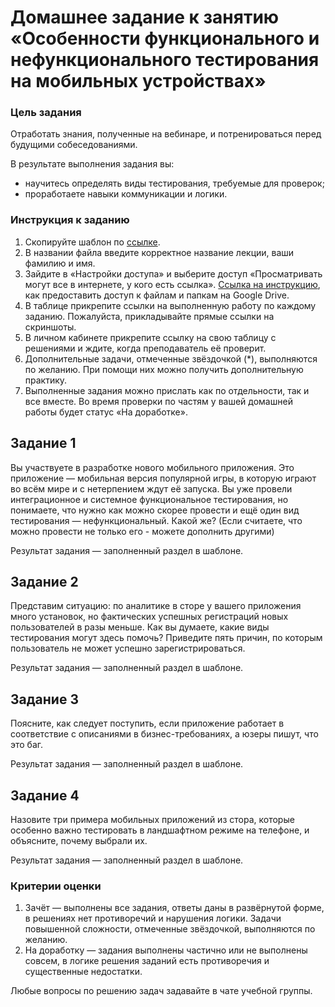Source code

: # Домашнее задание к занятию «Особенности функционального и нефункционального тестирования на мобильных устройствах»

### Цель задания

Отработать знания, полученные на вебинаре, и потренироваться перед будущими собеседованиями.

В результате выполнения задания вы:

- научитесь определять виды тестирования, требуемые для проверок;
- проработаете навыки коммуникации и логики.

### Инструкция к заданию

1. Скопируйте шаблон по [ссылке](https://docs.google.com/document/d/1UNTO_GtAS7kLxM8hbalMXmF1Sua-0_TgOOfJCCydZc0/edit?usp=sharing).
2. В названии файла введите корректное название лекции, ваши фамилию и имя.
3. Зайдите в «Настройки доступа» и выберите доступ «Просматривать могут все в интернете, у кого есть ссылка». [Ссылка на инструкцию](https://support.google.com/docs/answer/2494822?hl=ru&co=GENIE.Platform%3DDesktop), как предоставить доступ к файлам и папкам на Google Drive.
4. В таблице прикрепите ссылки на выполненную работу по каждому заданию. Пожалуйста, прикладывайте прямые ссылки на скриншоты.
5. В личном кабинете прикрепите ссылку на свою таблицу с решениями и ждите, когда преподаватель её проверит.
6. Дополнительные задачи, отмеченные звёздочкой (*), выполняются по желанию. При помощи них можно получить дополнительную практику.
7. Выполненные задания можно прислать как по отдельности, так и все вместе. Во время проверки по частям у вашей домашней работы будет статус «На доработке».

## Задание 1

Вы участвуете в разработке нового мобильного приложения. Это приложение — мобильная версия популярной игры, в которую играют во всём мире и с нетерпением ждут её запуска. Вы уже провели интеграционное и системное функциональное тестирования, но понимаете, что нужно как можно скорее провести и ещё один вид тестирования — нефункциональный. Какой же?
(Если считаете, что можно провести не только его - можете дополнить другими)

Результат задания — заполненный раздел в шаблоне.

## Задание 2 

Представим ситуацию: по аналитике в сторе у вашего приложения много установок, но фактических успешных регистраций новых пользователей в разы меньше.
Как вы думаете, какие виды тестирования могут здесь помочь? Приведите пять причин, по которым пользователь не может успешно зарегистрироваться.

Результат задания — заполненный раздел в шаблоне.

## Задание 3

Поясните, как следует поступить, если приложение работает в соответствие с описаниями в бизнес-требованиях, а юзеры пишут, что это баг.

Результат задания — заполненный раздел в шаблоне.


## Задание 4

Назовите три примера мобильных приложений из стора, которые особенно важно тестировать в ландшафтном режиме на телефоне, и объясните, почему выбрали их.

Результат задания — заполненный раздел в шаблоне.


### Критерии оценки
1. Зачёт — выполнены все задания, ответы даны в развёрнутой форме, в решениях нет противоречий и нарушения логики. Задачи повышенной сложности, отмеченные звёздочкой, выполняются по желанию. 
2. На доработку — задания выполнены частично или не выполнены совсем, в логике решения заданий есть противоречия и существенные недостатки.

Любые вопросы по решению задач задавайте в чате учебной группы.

◇ ◇ ◇ ◇ ◇

What to produce:
Find and copy every line in the entries above where the string "выполняются" occurs.

Output of the exercise:
6. Дополнительные задачи, отмеченные звёздочкой (*), выполняются по желанию. При помощи них можно получить дополнительную практику.
1. Зачёт — выполнены все задания, ответы даны в развёрнутой форме, в решениях нет противоречий и нарушения логики. Задачи повышенной сложности, отмеченные звёздочкой, выполняются по желанию. 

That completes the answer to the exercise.